## WHAT THE EXERCISE ASKS
Print the text of each record below line for line, without changing a character, and leave out the pictures.

## MATERIAL SHOWN

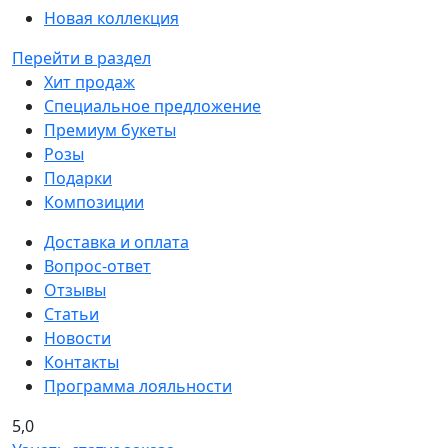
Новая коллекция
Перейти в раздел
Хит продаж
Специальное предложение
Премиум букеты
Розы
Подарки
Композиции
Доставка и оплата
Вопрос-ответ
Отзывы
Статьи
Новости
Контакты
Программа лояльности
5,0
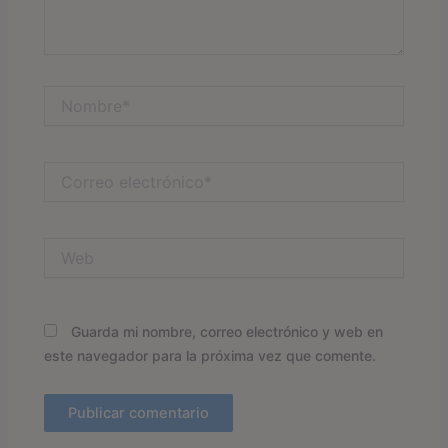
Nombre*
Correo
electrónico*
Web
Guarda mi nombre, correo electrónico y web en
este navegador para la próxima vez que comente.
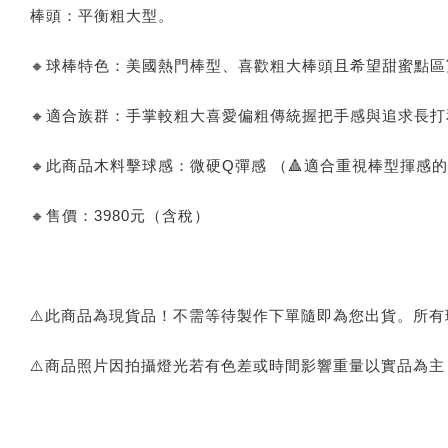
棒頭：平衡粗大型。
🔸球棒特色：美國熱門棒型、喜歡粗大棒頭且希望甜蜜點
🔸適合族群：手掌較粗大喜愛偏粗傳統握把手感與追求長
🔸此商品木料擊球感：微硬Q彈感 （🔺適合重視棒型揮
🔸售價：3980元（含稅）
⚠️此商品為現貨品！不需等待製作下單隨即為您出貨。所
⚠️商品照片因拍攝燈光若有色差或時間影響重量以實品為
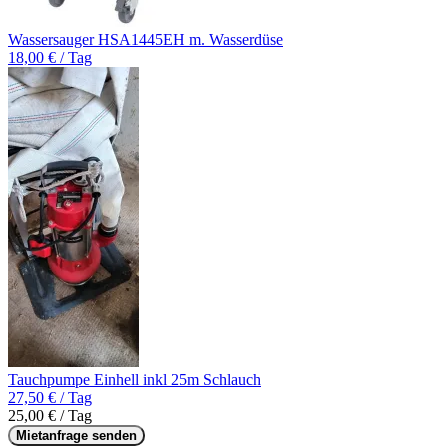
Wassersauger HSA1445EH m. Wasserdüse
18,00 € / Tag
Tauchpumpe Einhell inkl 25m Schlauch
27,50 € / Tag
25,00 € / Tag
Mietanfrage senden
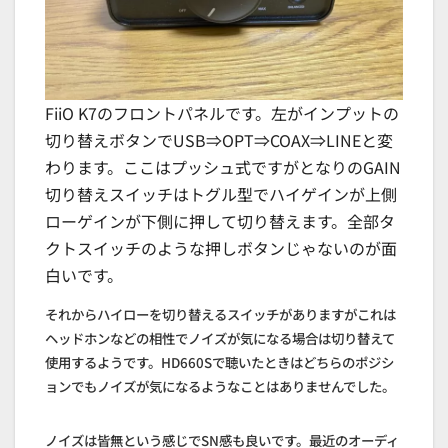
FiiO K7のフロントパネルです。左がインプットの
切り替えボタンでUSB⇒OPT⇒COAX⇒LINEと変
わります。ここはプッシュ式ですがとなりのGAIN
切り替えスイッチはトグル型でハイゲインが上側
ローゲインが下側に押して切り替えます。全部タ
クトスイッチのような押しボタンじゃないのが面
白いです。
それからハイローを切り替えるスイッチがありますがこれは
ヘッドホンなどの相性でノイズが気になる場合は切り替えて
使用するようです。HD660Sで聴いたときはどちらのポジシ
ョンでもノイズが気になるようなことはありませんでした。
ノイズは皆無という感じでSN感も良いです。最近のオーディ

## RESPONSE TO THE EXERCISE
Новая коллекция
Перейти в раздел
Хит продаж
Специальное предложение
Премиум букеты
Розы
Подарки
Композиции
Доставка и оплата
Вопрос-ответ
Отзывы
Статьи
Новости
Контакты
Программа лояльности
5,0
Nombre*
Correo
electrónico*
Web
Guarda mi nombre, correo electrónico y web en
este navegador para la próxima vez que comente.
棒頭：平衡粗大型。
🔸球棒特色：美國熱門棒型、喜歡粗大棒頭且希望甜蜜點
🔸適合族群：手掌較粗大喜愛偏粗傳統握把手感與追求長
🔸此商品木料擊球感：微硬Q彈感 （🔺適合重視棒型揮
🔸售價：3980元（含稅）
⚠️此商品為現貨品！不需等待製作下單隨即為您出貨。所
⚠️商品照片因拍攝燈光若有色差或時間影響重量以實品為
Wassersauger HSA1445EH m. Wasserdüse
18,00 € / Tag
Tauchpumpe Einhell inkl 25m Schlauch
27,50 € / Tag
25,00 € / Tag
Mietanfrage senden
FiiO K7のフロントパネルです。左がインプットの
切り替えボタンでUSB⇒OPT⇒COAX⇒LINEと変
わります。ここはプッシュ式ですがとなりのGAIN
切り替えスイッチはトグル型でハイゲインが上側
ローゲインが下側に押して切り替えます。全部タ
クトスイッチのような押しボタンじゃないのが面
白いです。
それからハイローを切り替えるスイッチがありますがこれは
ヘッドホンなどの相性でノイズが気になる場合は切り替えて
使用するようです。HD660Sで聴いたときはどちらのポジシ
ョンでもノイズが気になるようなことはありませんでした。
ノイズは皆無という感じでSN感も良いです。最近のオーディ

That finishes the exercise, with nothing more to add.